We are facing some GPU hardware thermal problems and we need some hardware support or advice/explanation/suggestion/anything.
Tesla V100 GPU thermal causing shutdown even it’s doing nothing… (BTW, We have 2 Tesla V100 and tested both)
When we power on our workstation (server), Tesla V100 instantly increases to above 90 C (Without any reason)!
And we also tried 1 power cable with a splitter and 2 separate power cables for Tesla V100 (Same problem).
But when we try GeForce RTX 2070, there is no such kind of problem.
We want to solve these problems immediately. We are using this workstation for Deep Learning.

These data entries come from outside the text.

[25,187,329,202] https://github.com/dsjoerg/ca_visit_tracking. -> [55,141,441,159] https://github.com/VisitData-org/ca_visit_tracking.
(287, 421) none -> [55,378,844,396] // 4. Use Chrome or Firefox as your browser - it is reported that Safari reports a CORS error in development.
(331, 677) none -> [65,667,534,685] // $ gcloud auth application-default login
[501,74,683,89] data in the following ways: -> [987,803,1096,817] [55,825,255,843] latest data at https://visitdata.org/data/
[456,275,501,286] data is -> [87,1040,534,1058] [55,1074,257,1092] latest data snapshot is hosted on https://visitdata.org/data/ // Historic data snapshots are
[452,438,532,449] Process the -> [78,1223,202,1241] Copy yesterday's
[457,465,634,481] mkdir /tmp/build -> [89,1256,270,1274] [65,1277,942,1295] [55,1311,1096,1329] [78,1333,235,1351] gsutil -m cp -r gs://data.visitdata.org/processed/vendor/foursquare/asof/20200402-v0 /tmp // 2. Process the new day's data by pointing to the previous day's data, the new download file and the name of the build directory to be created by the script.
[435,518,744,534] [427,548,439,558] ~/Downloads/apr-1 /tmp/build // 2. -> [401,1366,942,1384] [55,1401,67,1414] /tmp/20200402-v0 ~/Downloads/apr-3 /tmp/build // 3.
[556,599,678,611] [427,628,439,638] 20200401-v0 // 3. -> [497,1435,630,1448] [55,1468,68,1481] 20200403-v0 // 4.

So can you suggest a way to solve this problem?
Our workstation specs:
Mainboard: ASUS C621E SAGE
Power supply: Seasonic PRIME 1300 Platinum - SSR-1300PD Full Platinum
CPU: 2x Intel Xeon Scalable Gold 6230 Processor
FAN: 2x NOCTUA NH-U12S DX-3647
RAM: 8x Samsung DDR4 32GB PC4-21300
SSD: Samsung 970 EVO Plus series 2TB M.2
Case: 3RSYS T1000
OS: Ubuntu 18.04
Driver Version: 455.45.01
Others: 24pin + 8 pin power cables, USB mouse, keyboard, monitor
The Tesla doesn’t have active cooling, it depends on the chassis to provide fans for the necessary airflow. If you’re using it in a workstation chassis, you’ll have to get some add-on fans for it.

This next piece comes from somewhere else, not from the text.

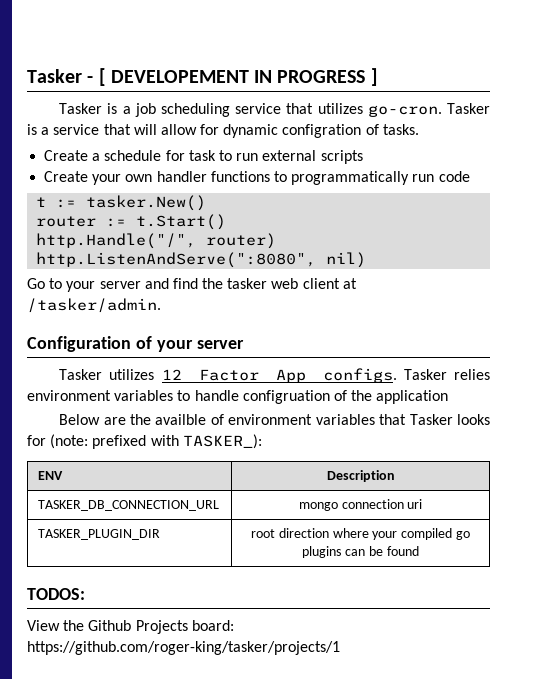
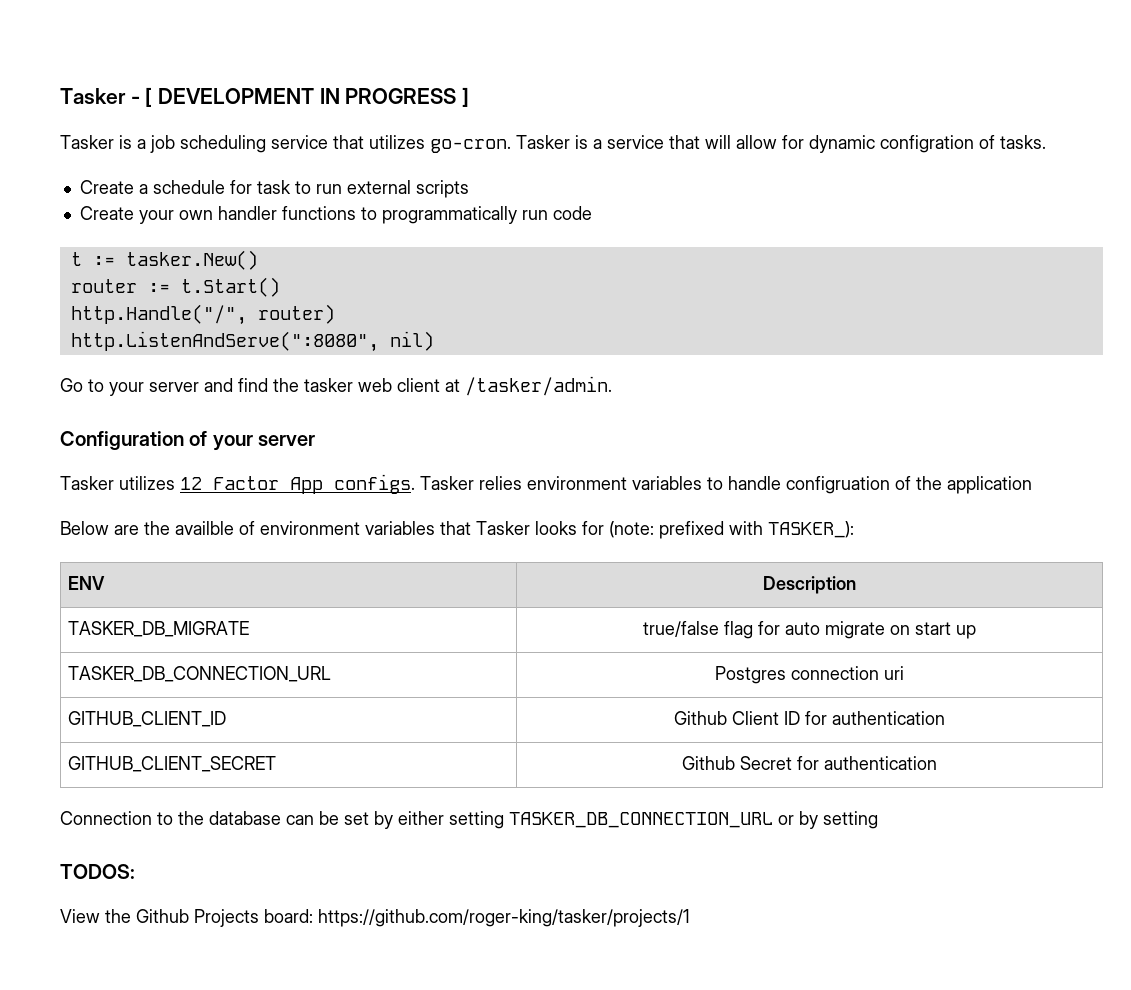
[110,70,249,83] DEVELOPEMENT -> [158,88,315,104] DEVELOPMENT
(395, 476) none -> [67,621,249,637] [642,621,976,639] // TASKER_DB_MIGRATE | true/false flag for auto migrate on start up
[298,502,338,511] mongo -> [714,666,786,684] Postgres
[38,529,161,540] [251,528,470,540] [302,546,419,558] TASKER_PLUGIN_DIR | root direction where your compiled go plugins can be found -> [67,711,226,727] [673,711,945,725] [67,756,276,772] [681,756,937,770] [60,811,878,829] GITHUB_CLIENT_ID | Github Client ID for authentication // GITHUB_CLIENT_SECRET | Github Secret for authentication // Connection to the database can be set by either setting TASKER_DB_CONNECTION_URL or by setting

Yeah, but what I don’t understand is why GPU gets hotter even doing nothing…?
At least, it should be a normal/room temperature???
There are no processes for GPU (even no GUI).

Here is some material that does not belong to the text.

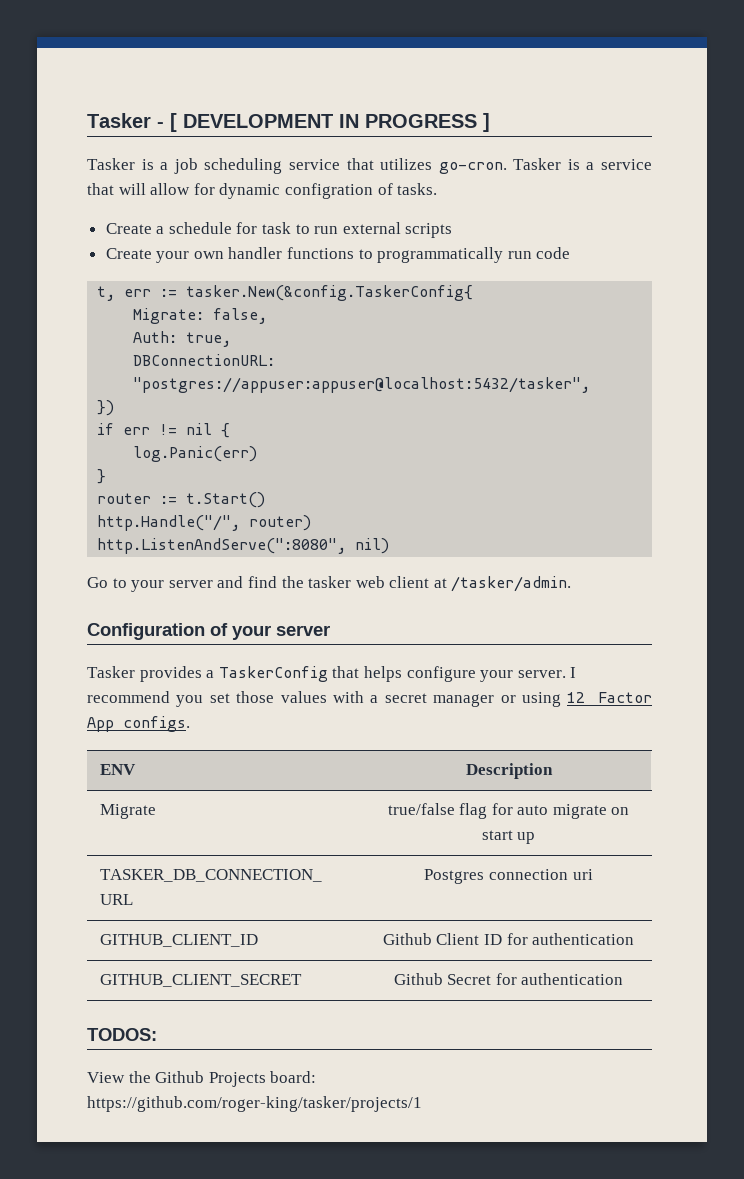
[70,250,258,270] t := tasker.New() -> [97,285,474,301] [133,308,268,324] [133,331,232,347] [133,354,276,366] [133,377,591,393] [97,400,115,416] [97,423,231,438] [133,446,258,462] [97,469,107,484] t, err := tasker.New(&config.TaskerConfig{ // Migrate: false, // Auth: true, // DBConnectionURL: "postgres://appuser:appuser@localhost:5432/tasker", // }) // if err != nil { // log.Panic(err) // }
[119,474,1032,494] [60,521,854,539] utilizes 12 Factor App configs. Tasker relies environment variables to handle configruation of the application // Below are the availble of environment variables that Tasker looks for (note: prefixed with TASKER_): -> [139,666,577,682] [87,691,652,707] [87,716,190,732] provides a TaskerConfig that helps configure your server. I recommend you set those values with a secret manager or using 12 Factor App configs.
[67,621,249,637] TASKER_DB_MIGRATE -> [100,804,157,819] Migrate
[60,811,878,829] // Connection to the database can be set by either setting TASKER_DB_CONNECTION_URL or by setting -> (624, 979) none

There’s definitely somthing wrong, the gpus are running at P0 constantly. Please run nvidia-bug-report.sh as root and attach the resulting nvidia-bug-report.log.gz file to your post.
Not really anything visible but I have a suspicion:
You previously had a 2080 with monitor connected and the system configured to run an Xserver on it. The nvidia config is still there, so if you didn’t disable the Xserver/Desktop from starting, it will
start on the Tesla
find no monitor
stop
in a loop in fast succession, hammering the Tesla. Please check if that is the case, e.g. by reconfiguring X to use the onboard ASPEED graphics.
Furthermore, it doesn’t seem you’re using the persistence daemon (nvidia-persistenced) but the depreciated persistence mode. Shouldn’t make a difference but better stay on recommended setup.